Federico Fioravanti: “Manifestazioni umbre devono attirare turisti, non solo i residenti”

Federico Fioravanti organizza con successo da quattro anni il Festival del Medioevo di Gubbio. Lo abbiamo intervistato per capire l’impatto che ha sulle attività economiche umbre una kermesse come questa. “Manifestazioni di questo tipo portano diversi benefici. Non solo a Gubbio, ma anche alle città vicine, persino a quelle che si trovano al confine, nelle Marche, come Fabriano. Durante i giorni in cui si svolge il Festival, gli alberghi del circondario sono tutti pieni. E parliamo di turisti che si fermano 2-3 giorni, non come il classico ‘mordi e fuggi’ di cui è piena l’Umbria. Tra l’altro, parliamo di un pubblico dalla cultura medio-alta e con un buon tenore di vita. Come si dice: sono quelli che spendono e che chiedono in cambio determinati servizi”.

Ristoranti e alberghi sono naturalmente i principali beneficiari, con un flusso turistico che nel settembre scorso è stato più alto del 19 per cento rispetto al mese precedente. E anche nel 2017, si registrarono aumenti rispetto al 2016. Il Festival del Medioevo fa dunque bene a una larga fetta dell’Umbria: “Sono 32 le attività che lavorano stabilmente con noi: dalle imprese private alle associazioni culturali, dagli elettricisti ai grafici, dalle assicurazioni alle attività culturali della città”. Insomma, “l’economia del territorio si muove eccome”.

E’ anche vero che il Festival del Medioevo è ormai un punto fermo per gli appassionati. E’ riuscito in pochi anni a conquistare pubblico che arriva anche da lontano. “Abbiamo 45 mila follower sulla pagina, la Fiera del libro medievale è la pagina più seguita in Italia che riguarda il Medioevo”. Insomma, i problemi stanno altrove, non qui: “E sono prevalentemente quelli relativi ai servizi.
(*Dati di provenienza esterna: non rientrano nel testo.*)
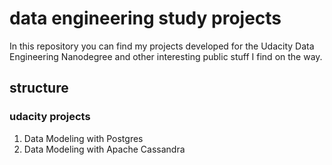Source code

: # data engineering study projects

In this repository you can find my projects developed for the Udacity Data Engineering Nanodegree and other interesting public stuff I find on the way.

## structure

### udacity projects

1. Data Modeling with Postgres
2. Data Modeling with Apache Cassandra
Ma anche di coordinamento, con kermesse che si sovrappongono nello stesso periodo costringendo la gente a scegliere e causando polemiche”. Ma torniamo sui servizi: “Sono carenti. Dalle ferrovie alle strade, all’aeroporto. Per andare da Perugia a Roma ci vogliono due ore e mezzo, praticamente come farsi Roma – Milano con il Frecciarossa. L’aeroporto non è collegato con nessuna stazione ferroviaria”. Poi c’è la E45: “Che è un’emergenza vera, sottovalutata. Non c’è un’altra via per attraversare l’Umbria in orizzontale. Il ponte chiuso blocca praticamente tutta la nostra regione. Passano circa 6 milioni di auto durante l’anno e, se anche solo ognuno di questi spendesse in Umbria un euro, avremmo 6 milioni di euro in più”.
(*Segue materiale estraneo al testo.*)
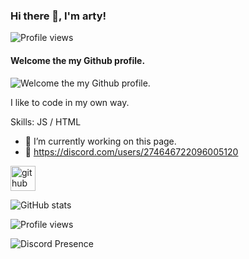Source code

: ### Hi there 👋, I'm arty!
![Profile views](https://gpvc.arturio.dev/xarty)  
#### Welcome the my Github profile.
![Welcome the my Github profile.](https://cdn.discordapp.com/attachments/846344643381821510/906441556175769610/f8d453a279257e0b0128857d3bf0fd04.jpg)

I like to code in my own way.

Skills: JS / HTML

- 🔭 I’m currently working on this page. 
- 💎 https://discord.com/users/274646722096005120

[<img src='https://cdn.jsdelivr.net/npm/simple-icons@3.0.1/icons/github.svg' alt='github' height='40'>](https://github.com/xarty)  

![GitHub stats](https://github-readme-stats.vercel.app/api?username=xarty&show_icons=true)  

![Profile views](https://gpvc.arturio.dev/xarty)  

<img src="https://camo.githubusercontent.com/b48b75a3f882c546e0917b04dda490e61e523c9f131ff6cb5763360c2913c119/68747470733a2f2f6c616e796172642d70726f66696c652d726561646d652e76657263656c2e6170702f6170692f3238323233383130383733393536373634373f7468656d653d6c696768742662673d31633163316326616e696d617465643d66616c736526686964654469736372696d3d66616c736526626f726465725261646975733d33307078" alt="Discord Presence" data-canonical-src="https://lanyard-profile-readme.vercel.app/api/282238108739567647?theme=light&amp;bg=1c1c1c&amp;animated=false&amp;hideDiscrim=false&amp;borderRadius=30px" style="max-width: 100%;">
Altro problema sono le strutture di accoglienza: “Il pubblico è per così dire ‘viziato’ da ciò che trova in altre regioni e invece, in Umbria, di grandi alberghi ce ne sono cinque o sei al massimo”. Se Perugia in parte si salva, la situazione è molto più grave nel Ternano: “Che ha cose magnifiche, ma che non sa valorizzarle. Come le manifestazioni, fatte a uso e consumo dei residenti, non per attirare turisti da fuori”. Un esempio lampante è San Valentino: “Nessuno, a parte noi umbri, lo identifica con Terni. Mentre si pensa a Verona come città degli innamorati per Giulietta e Romeo”. L’inverso di quello che accade per Umbria Jazz, il Festival di Spoleto e quello Medievale di Gubbio, che si aprono anche ai turisti nazionali e internazionali. Diventano punto di riferimento nel campo.

“L’Umbria deve essere associata alla qualità. Per me rappresenta l’Italia in miniatura, mare a parte, perché c’è tutto. Dovrebbe fare un lavoro: sfrondare i rami secchi di manifestazioni non qualitative. E dare al turista veramente la sensazione di essere venuto in una terra ricca. Invece, nei ristoranti, capita spesso che ti propongano l’olio di altre regioni quando noi ne siamo ottimi produttori. Purtroppo, manca la cultura dell’accoglienza e della ricettività turistica”.